▸ PROMPT A:
Give the trade agreements passage again from "Are those examples" to "politics play out.", swapping each "IP protection" for "patent protection".

▸ DOCUMENT EXTRACT:
• • • • •

Are those examples realistic? Of course not. No one is proposing anything remotely like this. Neither one would be politically viable.


Perhaps, then, Tom would say this is the factor that limits the scope of trade agreements: You can’t just throw anything in there. It has to be able to generate political support, which IP protection can.


Or could, anyway. These days, it’s becoming quite challenging to get IP protection in trade agreements. The critics are starting to overwhelm the supporters. The politics are changing. Conceptually, gun rights, health care rights, and IP protection are very similar as they relate to trade. The question of including them in trade agreements is just about how the politics play out.


Just to be clear, I don’t have much of an opinion on international agreements in gun rights or health care. If people in those fields, from whichever side of the spectrum, think there are benefits to having a treaty, they can try to work out an international consensus on the issue. I’m just saying, if you put everything into trade agreements, you get one big global governance entity, and I don’t think that’s the right path. So, any such treaties should be separate from what’s going on in the trade arena.

• • • • •

Transcribed page text
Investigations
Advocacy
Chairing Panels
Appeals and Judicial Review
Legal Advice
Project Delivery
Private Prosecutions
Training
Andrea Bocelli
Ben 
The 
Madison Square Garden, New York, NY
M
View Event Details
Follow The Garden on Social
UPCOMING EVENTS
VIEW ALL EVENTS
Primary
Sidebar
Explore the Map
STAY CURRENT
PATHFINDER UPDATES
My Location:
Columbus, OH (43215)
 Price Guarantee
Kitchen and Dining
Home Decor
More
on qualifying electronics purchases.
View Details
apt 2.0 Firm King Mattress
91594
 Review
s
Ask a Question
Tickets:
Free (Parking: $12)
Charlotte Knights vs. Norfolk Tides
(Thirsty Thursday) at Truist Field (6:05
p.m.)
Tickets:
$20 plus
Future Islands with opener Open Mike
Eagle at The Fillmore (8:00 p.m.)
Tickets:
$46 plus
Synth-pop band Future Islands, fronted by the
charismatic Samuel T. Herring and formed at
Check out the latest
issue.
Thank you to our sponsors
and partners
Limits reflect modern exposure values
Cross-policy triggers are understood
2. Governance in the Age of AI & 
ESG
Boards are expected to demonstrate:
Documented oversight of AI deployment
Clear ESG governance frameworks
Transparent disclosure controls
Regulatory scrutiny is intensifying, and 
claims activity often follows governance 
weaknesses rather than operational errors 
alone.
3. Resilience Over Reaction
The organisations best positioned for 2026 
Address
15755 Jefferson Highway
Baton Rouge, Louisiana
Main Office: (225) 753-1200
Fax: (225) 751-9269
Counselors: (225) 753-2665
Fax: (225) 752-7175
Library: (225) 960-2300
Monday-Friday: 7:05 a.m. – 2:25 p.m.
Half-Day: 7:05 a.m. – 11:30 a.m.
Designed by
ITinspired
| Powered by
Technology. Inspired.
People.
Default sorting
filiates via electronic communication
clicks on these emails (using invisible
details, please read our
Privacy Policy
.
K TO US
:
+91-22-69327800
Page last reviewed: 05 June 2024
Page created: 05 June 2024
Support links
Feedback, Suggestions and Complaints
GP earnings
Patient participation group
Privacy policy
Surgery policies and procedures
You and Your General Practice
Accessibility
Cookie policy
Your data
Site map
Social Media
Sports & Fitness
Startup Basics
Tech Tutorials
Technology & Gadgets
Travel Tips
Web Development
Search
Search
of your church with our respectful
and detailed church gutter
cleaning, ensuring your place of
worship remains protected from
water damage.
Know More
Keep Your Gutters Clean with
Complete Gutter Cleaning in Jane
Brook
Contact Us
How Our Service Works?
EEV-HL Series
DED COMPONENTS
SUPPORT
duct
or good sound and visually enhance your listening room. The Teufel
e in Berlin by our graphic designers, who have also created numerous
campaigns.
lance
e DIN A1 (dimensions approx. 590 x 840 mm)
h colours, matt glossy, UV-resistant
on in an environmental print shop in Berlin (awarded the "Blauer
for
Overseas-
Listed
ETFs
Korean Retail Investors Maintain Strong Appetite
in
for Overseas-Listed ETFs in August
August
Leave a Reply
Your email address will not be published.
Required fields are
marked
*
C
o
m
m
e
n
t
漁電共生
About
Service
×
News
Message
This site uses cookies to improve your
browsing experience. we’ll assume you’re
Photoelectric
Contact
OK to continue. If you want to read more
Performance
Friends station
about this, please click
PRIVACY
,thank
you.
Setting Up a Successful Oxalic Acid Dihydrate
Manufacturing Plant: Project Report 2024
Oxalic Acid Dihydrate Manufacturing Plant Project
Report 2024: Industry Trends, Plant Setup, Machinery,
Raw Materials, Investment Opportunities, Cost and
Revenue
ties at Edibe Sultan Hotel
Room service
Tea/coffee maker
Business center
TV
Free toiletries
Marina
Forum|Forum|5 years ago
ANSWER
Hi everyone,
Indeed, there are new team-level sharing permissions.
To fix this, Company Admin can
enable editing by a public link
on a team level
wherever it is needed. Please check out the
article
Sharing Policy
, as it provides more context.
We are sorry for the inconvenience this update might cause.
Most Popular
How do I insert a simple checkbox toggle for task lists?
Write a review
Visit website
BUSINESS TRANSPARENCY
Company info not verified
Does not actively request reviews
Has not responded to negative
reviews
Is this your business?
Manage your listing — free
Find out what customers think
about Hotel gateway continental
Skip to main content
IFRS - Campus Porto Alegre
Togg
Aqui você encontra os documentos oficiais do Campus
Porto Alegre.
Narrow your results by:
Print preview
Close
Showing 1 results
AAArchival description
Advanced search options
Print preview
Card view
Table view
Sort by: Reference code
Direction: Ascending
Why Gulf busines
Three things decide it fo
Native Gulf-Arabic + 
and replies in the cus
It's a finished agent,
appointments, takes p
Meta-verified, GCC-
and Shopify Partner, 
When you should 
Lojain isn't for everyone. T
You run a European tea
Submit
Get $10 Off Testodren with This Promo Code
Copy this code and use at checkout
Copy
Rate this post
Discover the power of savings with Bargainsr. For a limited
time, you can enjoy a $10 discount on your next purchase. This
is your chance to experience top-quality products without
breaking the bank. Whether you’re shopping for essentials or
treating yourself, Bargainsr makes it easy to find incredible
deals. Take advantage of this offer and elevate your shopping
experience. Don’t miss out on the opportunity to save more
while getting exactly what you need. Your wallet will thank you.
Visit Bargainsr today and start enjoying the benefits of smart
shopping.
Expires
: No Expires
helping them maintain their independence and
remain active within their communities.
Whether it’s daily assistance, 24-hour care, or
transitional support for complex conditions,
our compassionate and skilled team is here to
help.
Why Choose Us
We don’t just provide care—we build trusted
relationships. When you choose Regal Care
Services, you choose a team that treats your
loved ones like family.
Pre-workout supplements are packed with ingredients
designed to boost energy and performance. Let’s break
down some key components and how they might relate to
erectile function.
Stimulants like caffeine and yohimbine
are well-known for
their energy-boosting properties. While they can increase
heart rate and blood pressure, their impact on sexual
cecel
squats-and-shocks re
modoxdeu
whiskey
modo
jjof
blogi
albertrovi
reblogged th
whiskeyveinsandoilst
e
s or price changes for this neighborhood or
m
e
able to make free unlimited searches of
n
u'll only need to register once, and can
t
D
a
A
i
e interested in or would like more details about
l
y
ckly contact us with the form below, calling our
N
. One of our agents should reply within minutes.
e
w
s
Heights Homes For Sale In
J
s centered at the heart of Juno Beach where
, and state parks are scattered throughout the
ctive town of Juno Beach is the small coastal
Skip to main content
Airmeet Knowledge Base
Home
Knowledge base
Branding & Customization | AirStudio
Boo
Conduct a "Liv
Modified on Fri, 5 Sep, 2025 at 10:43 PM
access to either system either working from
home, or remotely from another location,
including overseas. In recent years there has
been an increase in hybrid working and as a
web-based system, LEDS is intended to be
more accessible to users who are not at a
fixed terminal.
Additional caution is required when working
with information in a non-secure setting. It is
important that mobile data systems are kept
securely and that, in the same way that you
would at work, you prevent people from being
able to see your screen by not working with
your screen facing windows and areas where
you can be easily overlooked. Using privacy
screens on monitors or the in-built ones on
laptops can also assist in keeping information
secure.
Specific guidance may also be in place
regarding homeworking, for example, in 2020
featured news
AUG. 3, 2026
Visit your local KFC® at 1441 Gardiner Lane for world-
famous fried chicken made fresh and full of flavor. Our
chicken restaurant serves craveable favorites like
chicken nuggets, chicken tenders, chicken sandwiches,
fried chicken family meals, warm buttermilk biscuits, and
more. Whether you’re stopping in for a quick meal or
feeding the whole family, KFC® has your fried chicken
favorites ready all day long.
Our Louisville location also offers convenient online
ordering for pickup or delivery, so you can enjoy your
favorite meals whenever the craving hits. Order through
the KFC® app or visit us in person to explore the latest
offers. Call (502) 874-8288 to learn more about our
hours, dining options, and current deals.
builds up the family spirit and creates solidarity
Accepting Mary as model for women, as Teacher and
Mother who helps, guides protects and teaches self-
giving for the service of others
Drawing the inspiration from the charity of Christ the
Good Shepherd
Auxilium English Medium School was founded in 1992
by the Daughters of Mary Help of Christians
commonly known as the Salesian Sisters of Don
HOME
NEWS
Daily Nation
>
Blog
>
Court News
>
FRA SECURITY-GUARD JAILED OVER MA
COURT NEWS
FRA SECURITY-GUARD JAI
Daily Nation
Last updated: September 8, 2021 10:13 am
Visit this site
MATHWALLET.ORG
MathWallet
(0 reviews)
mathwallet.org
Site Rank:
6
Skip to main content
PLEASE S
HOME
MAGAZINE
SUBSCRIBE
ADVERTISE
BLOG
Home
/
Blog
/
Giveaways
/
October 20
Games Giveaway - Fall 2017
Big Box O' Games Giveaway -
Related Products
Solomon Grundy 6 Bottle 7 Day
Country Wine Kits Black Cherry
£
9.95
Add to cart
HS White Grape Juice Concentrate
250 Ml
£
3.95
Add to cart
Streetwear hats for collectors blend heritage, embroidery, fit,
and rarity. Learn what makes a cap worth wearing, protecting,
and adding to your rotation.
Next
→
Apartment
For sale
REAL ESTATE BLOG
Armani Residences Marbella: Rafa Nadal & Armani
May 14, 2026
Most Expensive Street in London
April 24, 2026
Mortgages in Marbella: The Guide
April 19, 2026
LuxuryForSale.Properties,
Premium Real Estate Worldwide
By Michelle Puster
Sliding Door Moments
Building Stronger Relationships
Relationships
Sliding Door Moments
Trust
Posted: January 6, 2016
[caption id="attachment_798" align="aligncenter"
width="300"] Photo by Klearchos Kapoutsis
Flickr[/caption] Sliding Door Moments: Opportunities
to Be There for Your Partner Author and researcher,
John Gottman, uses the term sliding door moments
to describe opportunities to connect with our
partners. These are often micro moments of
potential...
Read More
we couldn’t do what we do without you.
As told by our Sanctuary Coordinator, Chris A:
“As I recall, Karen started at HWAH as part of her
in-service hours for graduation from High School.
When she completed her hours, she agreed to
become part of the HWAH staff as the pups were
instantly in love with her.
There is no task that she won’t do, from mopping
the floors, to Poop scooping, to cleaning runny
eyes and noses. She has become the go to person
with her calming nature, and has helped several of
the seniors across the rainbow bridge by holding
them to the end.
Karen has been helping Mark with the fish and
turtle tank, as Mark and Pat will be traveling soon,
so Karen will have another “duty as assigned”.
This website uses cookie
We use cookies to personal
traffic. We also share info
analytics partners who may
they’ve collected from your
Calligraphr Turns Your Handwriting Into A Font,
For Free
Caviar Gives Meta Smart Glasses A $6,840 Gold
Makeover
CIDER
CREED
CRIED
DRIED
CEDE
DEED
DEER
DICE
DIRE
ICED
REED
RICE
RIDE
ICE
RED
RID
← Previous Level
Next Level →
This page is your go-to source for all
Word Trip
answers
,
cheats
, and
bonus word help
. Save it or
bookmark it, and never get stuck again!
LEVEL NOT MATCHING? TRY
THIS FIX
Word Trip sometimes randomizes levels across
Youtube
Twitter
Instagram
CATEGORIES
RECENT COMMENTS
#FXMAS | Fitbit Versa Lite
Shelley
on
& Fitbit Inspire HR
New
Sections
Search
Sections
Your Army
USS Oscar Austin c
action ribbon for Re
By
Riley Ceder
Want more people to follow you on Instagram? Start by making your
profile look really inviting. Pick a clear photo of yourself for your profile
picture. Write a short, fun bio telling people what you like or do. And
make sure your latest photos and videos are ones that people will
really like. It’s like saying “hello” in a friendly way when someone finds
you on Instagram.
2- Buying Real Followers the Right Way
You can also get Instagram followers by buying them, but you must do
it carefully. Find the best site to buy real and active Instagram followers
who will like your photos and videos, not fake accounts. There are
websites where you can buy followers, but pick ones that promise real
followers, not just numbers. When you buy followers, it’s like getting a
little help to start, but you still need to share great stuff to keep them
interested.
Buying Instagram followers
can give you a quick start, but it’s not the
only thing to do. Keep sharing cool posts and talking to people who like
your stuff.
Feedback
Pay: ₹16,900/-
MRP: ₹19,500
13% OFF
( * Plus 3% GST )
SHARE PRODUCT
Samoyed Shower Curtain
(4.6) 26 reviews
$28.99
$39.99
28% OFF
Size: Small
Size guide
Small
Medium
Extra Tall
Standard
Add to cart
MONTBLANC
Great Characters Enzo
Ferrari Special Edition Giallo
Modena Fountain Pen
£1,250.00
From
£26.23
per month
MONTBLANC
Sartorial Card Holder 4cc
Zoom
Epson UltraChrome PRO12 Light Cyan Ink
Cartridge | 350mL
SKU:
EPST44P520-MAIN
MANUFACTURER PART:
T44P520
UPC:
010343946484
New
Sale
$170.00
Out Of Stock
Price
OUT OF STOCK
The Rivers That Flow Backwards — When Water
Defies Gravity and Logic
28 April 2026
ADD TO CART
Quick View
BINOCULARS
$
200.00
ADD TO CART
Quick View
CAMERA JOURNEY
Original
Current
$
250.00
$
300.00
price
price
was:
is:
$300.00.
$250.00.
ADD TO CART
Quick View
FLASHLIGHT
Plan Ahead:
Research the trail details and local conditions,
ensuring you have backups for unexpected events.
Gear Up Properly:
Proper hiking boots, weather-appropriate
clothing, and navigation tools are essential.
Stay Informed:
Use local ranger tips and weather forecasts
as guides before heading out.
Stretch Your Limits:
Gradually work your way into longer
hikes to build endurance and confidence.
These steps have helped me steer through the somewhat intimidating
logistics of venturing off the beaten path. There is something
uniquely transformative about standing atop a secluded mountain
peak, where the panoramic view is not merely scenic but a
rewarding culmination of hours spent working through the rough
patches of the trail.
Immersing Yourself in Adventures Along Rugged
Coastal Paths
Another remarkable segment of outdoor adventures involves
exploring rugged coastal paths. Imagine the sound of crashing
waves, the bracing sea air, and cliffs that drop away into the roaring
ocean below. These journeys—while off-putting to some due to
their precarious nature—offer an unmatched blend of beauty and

• • • • •

▸ PROMPT B:
Put the transcribed page text, from its first line through the line containing "Price Guarantee", into a numbered list, leaving out blank lines.

▸ EXERCISE SOLUTION A:
Are those examples realistic? Of course not. No one is proposing anything remotely like this. Neither one would be politically viable.


Perhaps, then, Tom would say this is the factor that limits the scope of trade agreements: You can’t just throw anything in there. It has to be able to generate political support, which patent protection can.


Or could, anyway. These days, it’s becoming quite challenging to get patent protection in trade agreements. The critics are starting to overwhelm the supporters. The politics are changing. Conceptually, gun rights, health care rights, and patent protection are very similar as they relate to trade. The question of including them in trade agreements is just about how the politics play out.

▸ EXERCISE SOLUTION B:
1. Investigations
2. Advocacy
3. Chairing Panels
4. Appeals and Judicial Review
5. Legal Advice
6. Project Delivery
7. Private Prosecutions
8. Training
9. Andrea Bocelli
10. Ben 
11. The 
12. Madison Square Garden, New York, NY
13. M
14. View Event Details
15. Follow The Garden on Social
16. UPCOMING EVENTS
17. VIEW ALL EVENTS
18. Primary
19. Sidebar
20. Explore the Map
21. STAY CURRENT
22. PATHFINDER UPDATES
23. My Location:
24. Columbus, OH (43215)
25.  Price Guarantee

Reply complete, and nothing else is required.